Abbey was 28 at the time. She already had plenty of experience as a singer, but her voice still had freshness and clarity. There were only occasional hints of the rough edges that would later compromise her control, the sandpapery qualities that she ultimately learned to use for dramatic effect.
In those Riverside days and in her one session for Candid, all the distinctions of her young voice are in balance—a firm sense of pitch, dramatic and declamatory phrasing, and a bright, hard, hornlike timbre. Those performances vary in their artistic merit—there are some agreeable swingers, some sensitive ballads, and some potent expressions of uncompromising racial pride and anti-racist anger. Sometimes there’s a little too much drama for the material.
But “Lost in the Stars” is a bold risk, brilliantly realized.
The raw material most likely appealed to her and to Max Roach (drummer and co-musical director for the session) because of its anti-apartheid credentials. Lost in the Stars, the show that introduced the song 10 years earlier, transferred the pathos of Alan Paton’s South African novel Cry, the Beloved Country to the musical stage.
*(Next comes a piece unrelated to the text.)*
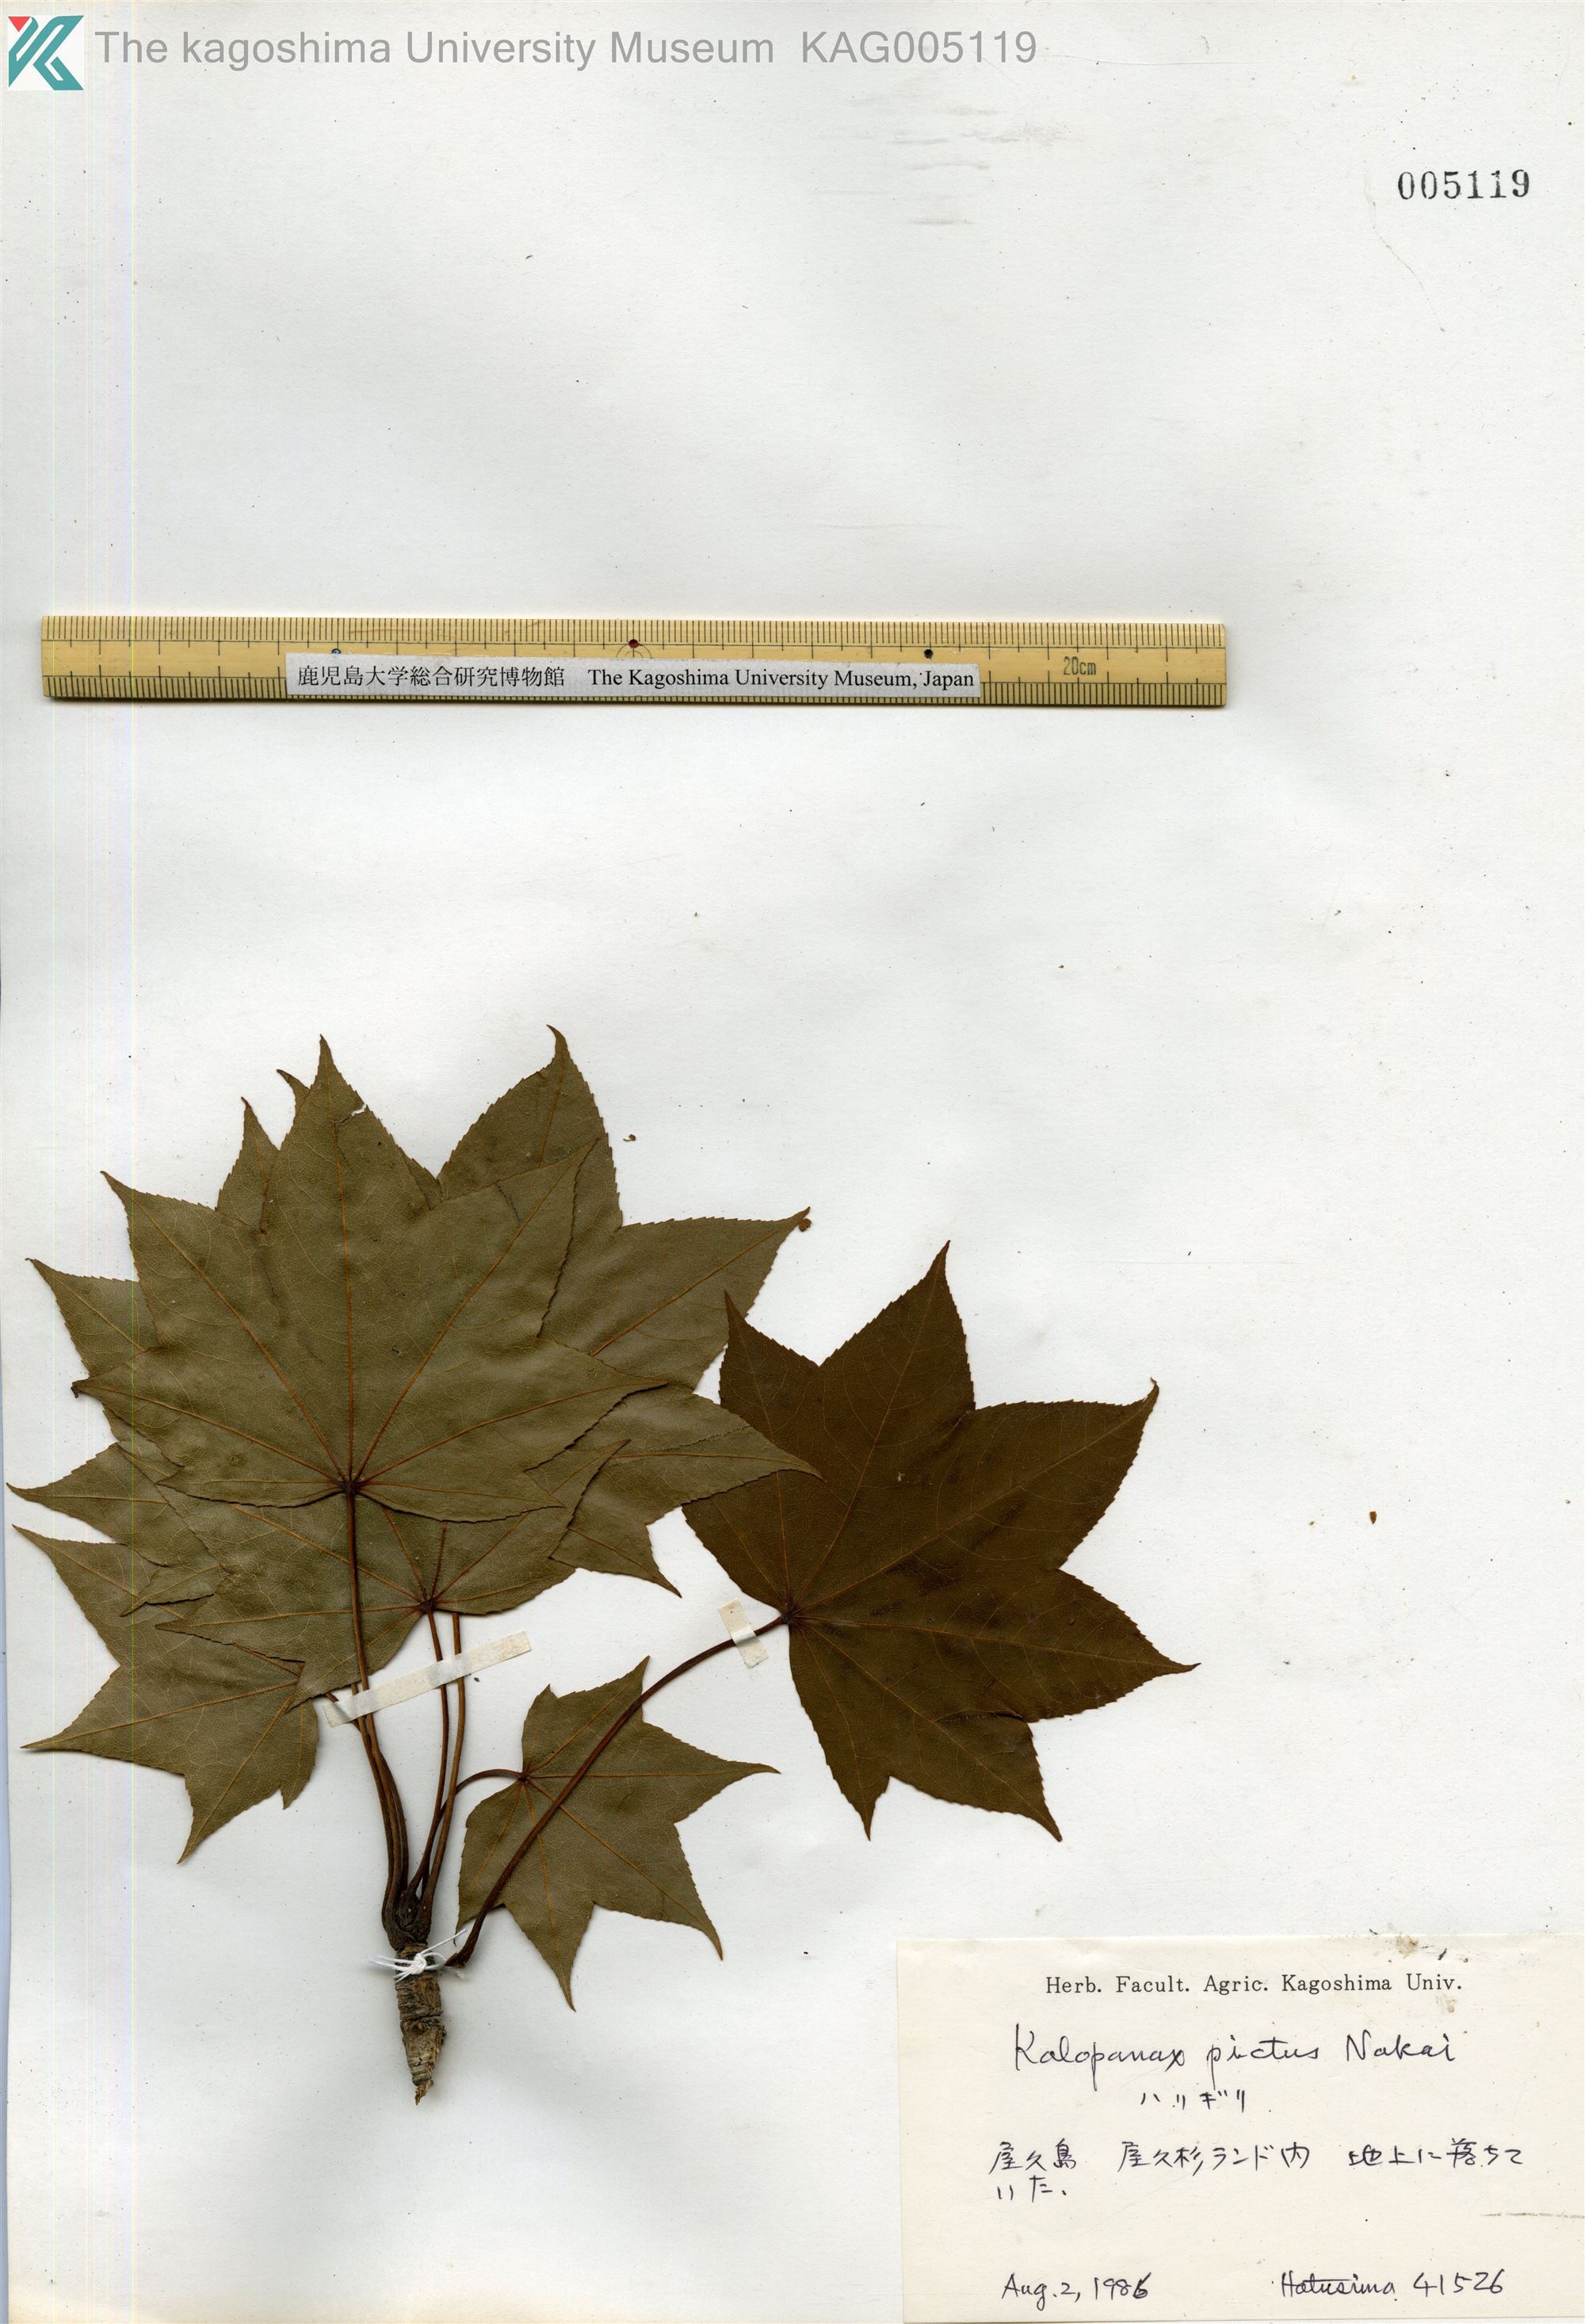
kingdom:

It was Kurt Weill’s last stage score, and the title tune has one of Weill’s most noble melodies, untrammeled by any burlesque or irony.
Maxwell Anderson’s lyric is hardly Brecht, and it’s not even great poetry. It’s one of those folky recastings of religious myth into down-home imagery, a vehicle for a heroic, black baritone, something out of the Paul Robeson tradition. The singer is a preacher in a moment of personal despair. He’s expressing a noble suffering, a doubt of God’s goodness in his dark night of the soul, but we listeners know that his faith will ultimately see him through.
In Abbey’s version, the despair overwhelms the sense of optimism. Orrin Keepnews’s production and Jack Higgins’s engineering emphasize the angst of her vocal with a boomy echo, a use of production effects more blatant than in any other of her Riverside recordings. The metallic quality of the primitive reverb is ham-handed and obvious, and one would think that it would undercut the power of the performance. Instead, the rawness rips the song away from rural South Africa and puts it on an American street. Everything comes together in four minutes of pure urban anomie.
Abbey takes us quietly and patiently through the first lines, with the Lord God sifting the stars through his fingers like grains of sand, permitting one little star to be lost and then found again, and finally promising that he’ll take “special care so it wouldn’t get lost again.”
But as she sings “sometimes it seems maybe God’s gone away . . . and we’re lost out here in the stars,” she colors the words with gall. There’s no hint of a restoration of faith at some time in the future, no sense that salvation awaits. She takes us out into a vast, desolate darkness and leaves us there. (Here’s an excerpt.
Few singers of her time had the courage to do something so bold. Few singers ever have that courage.